(Extracted records)
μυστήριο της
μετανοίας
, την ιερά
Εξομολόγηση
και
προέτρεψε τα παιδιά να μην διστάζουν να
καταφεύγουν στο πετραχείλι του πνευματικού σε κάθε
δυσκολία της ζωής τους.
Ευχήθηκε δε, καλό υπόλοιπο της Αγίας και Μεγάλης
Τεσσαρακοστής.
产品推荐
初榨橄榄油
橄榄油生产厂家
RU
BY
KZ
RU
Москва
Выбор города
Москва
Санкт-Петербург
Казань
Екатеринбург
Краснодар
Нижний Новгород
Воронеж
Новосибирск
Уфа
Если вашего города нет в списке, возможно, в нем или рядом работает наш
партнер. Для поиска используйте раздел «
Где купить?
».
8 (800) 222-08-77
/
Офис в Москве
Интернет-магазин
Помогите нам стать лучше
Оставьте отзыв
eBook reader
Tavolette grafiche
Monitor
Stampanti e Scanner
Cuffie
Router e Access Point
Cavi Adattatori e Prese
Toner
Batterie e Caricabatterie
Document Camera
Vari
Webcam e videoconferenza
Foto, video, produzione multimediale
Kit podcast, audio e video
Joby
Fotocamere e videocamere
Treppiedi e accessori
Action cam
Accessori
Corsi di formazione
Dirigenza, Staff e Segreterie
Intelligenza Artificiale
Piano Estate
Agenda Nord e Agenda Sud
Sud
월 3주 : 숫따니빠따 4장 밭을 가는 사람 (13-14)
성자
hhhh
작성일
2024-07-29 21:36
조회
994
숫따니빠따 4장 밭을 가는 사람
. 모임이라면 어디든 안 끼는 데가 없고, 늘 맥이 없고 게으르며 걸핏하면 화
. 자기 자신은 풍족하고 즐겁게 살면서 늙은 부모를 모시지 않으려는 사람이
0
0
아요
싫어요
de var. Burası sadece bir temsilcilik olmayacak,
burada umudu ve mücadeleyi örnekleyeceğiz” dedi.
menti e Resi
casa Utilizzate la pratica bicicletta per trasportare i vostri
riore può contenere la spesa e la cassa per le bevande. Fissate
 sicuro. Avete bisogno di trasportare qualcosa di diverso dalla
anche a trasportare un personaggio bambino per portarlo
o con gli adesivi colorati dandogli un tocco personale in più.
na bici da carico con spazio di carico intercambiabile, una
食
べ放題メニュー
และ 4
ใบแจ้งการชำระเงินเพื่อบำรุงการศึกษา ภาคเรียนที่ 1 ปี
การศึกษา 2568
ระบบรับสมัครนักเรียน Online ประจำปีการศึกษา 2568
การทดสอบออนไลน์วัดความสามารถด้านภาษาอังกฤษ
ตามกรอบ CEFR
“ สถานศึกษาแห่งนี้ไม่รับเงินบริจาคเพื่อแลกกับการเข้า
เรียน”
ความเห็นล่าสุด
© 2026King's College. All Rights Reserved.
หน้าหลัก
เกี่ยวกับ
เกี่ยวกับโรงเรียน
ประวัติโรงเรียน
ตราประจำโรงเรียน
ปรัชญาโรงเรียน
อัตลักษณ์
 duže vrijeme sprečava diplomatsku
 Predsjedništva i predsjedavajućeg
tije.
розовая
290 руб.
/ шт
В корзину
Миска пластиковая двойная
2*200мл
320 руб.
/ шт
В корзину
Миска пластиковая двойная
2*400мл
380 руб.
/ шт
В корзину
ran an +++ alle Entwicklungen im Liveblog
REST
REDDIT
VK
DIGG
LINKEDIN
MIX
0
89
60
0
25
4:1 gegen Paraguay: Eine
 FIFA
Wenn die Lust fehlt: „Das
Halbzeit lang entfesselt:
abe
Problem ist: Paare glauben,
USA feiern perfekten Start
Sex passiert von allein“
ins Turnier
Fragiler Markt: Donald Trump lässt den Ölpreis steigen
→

■ About this task ■
Recast the text lines from all the entries above as a Markdown table with the columns Row and Line, numbering each line in order and leaving out any blank lines.

■ Solution for this task ■
| Row | Line |
|---|---|
| 1 | μυστήριο της |
| 2 | μετανοίας |
| 3 | , την ιερά |
| 4 | Εξομολόγηση |
| 5 | και |
| 6 | προέτρεψε τα παιδιά να μην διστάζουν να |
| 7 | καταφεύγουν στο πετραχείλι του πνευματικού σε κάθε |
| 8 | δυσκολία της ζωής τους. |
| 9 | Ευχήθηκε δε, καλό υπόλοιπο της Αγίας και Μεγάλης |
| 10 | Τεσσαρακοστής. |
| 11 | 产品推荐 |
| 12 | 初榨橄榄油 |
| 13 | 橄榄油生产厂家 |
| 14 | RU |
| 15 | BY |
| 16 | KZ |
| 17 | RU |
| 18 | Москва |
| 19 | Выбор города |
| 20 | Москва |
| 21 | Санкт-Петербург |
| 22 | Казань |
| 23 | Екатеринбург |
| 24 | Краснодар |
| 25 | Нижний Новгород |
| 26 | Воронеж |
| 27 | Новосибирск |
| 28 | Уфа |
| 29 | Если вашего города нет в списке, возможно, в нем или рядом работает наш |
| 30 | партнер. Для поиска используйте раздел « |
| 31 | Где купить? |
| 32 | ». |
| 33 | 8 (800) 222-08-77 |
| 34 | / |
| 35 | Офис в Москве |
| 36 | Интернет-магазин |
| 37 | Помогите нам стать лучше |
| 38 | Оставьте отзыв |
| 39 | eBook reader |
| 40 | Tavolette grafiche |
| 41 | Monitor |
| 42 | Stampanti e Scanner |
| 43 | Cuffie |
| 44 | Router e Access Point |
| 45 | Cavi Adattatori e Prese |
| 46 | Toner |
| 47 | Batterie e Caricabatterie |
| 48 | Document Camera |
| 49 | Vari |
| 50 | Webcam e videoconferenza |
| 51 | Foto, video, produzione multimediale |
| 52 | Kit podcast, audio e video |
| 53 | Joby |
| 54 | Fotocamere e videocamere |
| 55 | Treppiedi e accessori |
| 56 | Action cam |
| 57 | Accessori |
| 58 | Corsi di formazione |
| 59 | Dirigenza, Staff e Segreterie |
| 60 | Intelligenza Artificiale |
| 61 | Piano Estate |
| 62 | Agenda Nord e Agenda Sud |
| 63 | Sud |
| 64 | 월 3주 : 숫따니빠따 4장 밭을 가는 사람 (13-14) |
| 65 | 성자 |
| 66 | hhhh |
| 67 | 작성일 |
| 68 | 2024-07-29 21:36 |
| 69 | 조회 |
| 70 | 994 |
| 71 | 숫따니빠따 4장 밭을 가는 사람 |
| 72 | . 모임이라면 어디든 안 끼는 데가 없고, 늘 맥이 없고 게으르며 걸핏하면 화 |
| 73 | . 자기 자신은 풍족하고 즐겁게 살면서 늙은 부모를 모시지 않으려는 사람이 |
| 74 | 0 |
| 75 | 0 |
| 76 | 아요 |
| 77 | 싫어요 |
| 78 | de var. Burası sadece bir temsilcilik olmayacak, |
| 79 | burada umudu ve mücadeleyi örnekleyeceğiz” dedi. |
| 80 | menti e Resi |
| 81 | casa Utilizzate la pratica bicicletta per trasportare i vostri |
| 82 | riore può contenere la spesa e la cassa per le bevande. Fissate |
| 83 |  sicuro. Avete bisogno di trasportare qualcosa di diverso dalla |
| 84 | anche a trasportare un personaggio bambino per portarlo |
| 85 | o con gli adesivi colorati dandogli un tocco personale in più. |
| 86 | na bici da carico con spazio di carico intercambiabile, una |
| 87 | 食 |
| 88 | べ放題メニュー |
| 89 | และ 4 |
| 90 | ใบแจ้งการชำระเงินเพื่อบำรุงการศึกษา ภาคเรียนที่ 1 ปี |
| 91 | การศึกษา 2568 |
| 92 | ระบบรับสมัครนักเรียน Online ประจำปีการศึกษา 2568 |
| 93 | การทดสอบออนไลน์วัดความสามารถด้านภาษาอังกฤษ |
| 94 | ตามกรอบ CEFR |
| 95 | “ สถานศึกษาแห่งนี้ไม่รับเงินบริจาคเพื่อแลกกับการเข้า |
| 96 | เรียน” |
| 97 | ความเห็นล่าสุด |
| 98 | © 2026King's College. All Rights Reserved. |
| 99 | หน้าหลัก |
| 100 | เกี่ยวกับ |
| 101 | เกี่ยวกับโรงเรียน |
| 102 | ประวัติโรงเรียน |
| 103 | ตราประจำโรงเรียน |
| 104 | ปรัชญาโรงเรียน |
| 105 | อัตลักษณ์ |
| 106 |  duže vrijeme sprečava diplomatsku |
| 107 |  Predsjedništva i predsjedavajućeg |
| 108 | tije. |
| 109 | розовая |
| 110 | 290 руб. |
| 111 | / шт |
| 112 | В корзину |
| 113 | Миска пластиковая двойная |
| 114 | 2*200мл |
| 115 | 320 руб. |
| 116 | / шт |
| 117 | В корзину |
| 118 | Миска пластиковая двойная |
| 119 | 2*400мл |
| 120 | 380 руб. |
| 121 | / шт |
| 122 | В корзину |
| 123 | ran an +++ alle Entwicklungen im Liveblog |
| 124 | REST |
| 125 | REDDIT |
| 126 | VK |
| 127 | DIGG |
| 128 | LINKEDIN |
| 129 | MIX |
| 130 | 0 |
| 131 | 89 |
| 132 | 60 |
| 133 | 0 |
| 134 | 25 |
| 135 | 4:1 gegen Paraguay: Eine |
| 136 |  FIFA |
| 137 | Wenn die Lust fehlt: „Das |
| 138 | Halbzeit lang entfesselt: |
| 139 | abe |
| 140 | Problem ist: Paare glauben, |
| 141 | USA feiern perfekten Start |
| 142 | Sex passiert von allein“ |
| 143 | ins Turnier |
| 144 | Fragiler Markt: Donald Trump lässt den Ölpreis steigen |
| 145 | → |